Poco da dire, su di lui: band esemplare, concerto esemplare, curiosamente troppo corto (appena un'ora) e senza bis - essendo il nome di maggior richiamo, insieme ai Blur, ci si aspettava qualcosa di più. La scaletta pesca generosamente dall'ultimo Push the Sky Away, soprattutto nei brani più lenti e intimisti, con gli spazi fra l'uno e l'altro riempiti con qualche grande classico: "Tupelo", "From Her to Eternity", "The Weeping Song", "Red Right Hand", "The Mercy Seat" e una sinuosa e lunghissima "Stagger Lee" che finisce (anzi, che non finisce mai!) con Cave in piedi sulle prime file del pubblico. Nella sua – purtroppo – eccessiva sintesi, uno dei momenti migliori del festival.

Complice il concerto-lampo di Cave, e la distanza dell'altro capo del Parc del Fòrum fattasi ancora più chilometrica dopo tre giorni di festival, rimane oltre un'ora prima dei My Bloody Valentine: è l'occasione per testare Phosphorescent, moniker del cantautore Matthew Houck, che dal vivo punta su suoni di organo e synth vintage e ci fa passare tre quarti d’ora piacevoli.

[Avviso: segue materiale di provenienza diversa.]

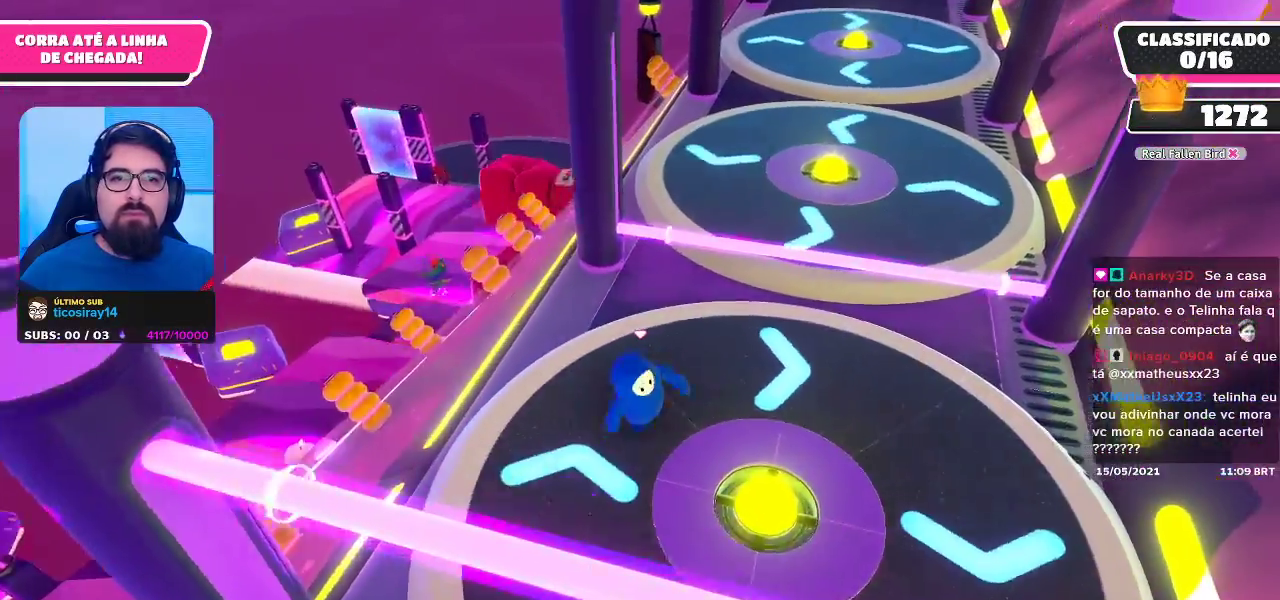
{"buttons": [], "left_stick": "up-left", "right_stick": "center", "events": [[200, "left_stick", "left"], [467, "left_stick", "up-left"]]}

I My Bloody Valentine, tanto attesi, ricambiano solo in parte le aspettative. La variabile volume, soprattutto, non si dovrebbe mai sottovalutare con certi generi di musica: le chitarre di Kevin Shields suonano veramente, in tutti i loro innumerevoli colori, solo dal vivo, ma l’impatto generale rimane un po’ moscio se non si alza il cursore dei decibel verso l'alto. L’impressione a dire il vero riguarda buona parte dei concerti sul palco principale (l’Heineken), curiosamente costruito fianco a fianco con il più piccolo ATP, con ovvi problemi di reciproco inquinamento sonoro. C'è ancora tempo per qualche secondo di Omar Souleyman – che qui e là era già, appunto, affiorato durante la performance dei My Bloody Valentine (senza far bene né a sé né a loro), per i ballatissimi Hot Chip e per un misterioso gruppo locale, The Suicide of Western Culture, la cui musica - ragionevolmente - non può credibilmente manifestarsi prima delle quattro del mattino, e ad un volume più che smodato: hardcore elettronico, distorto e velocissimo, un po’ alla Fuck Buttons. Quello che ci vuole per tenersi svegli mentre intorno albeggia, in attesa di andare all'aeroporto.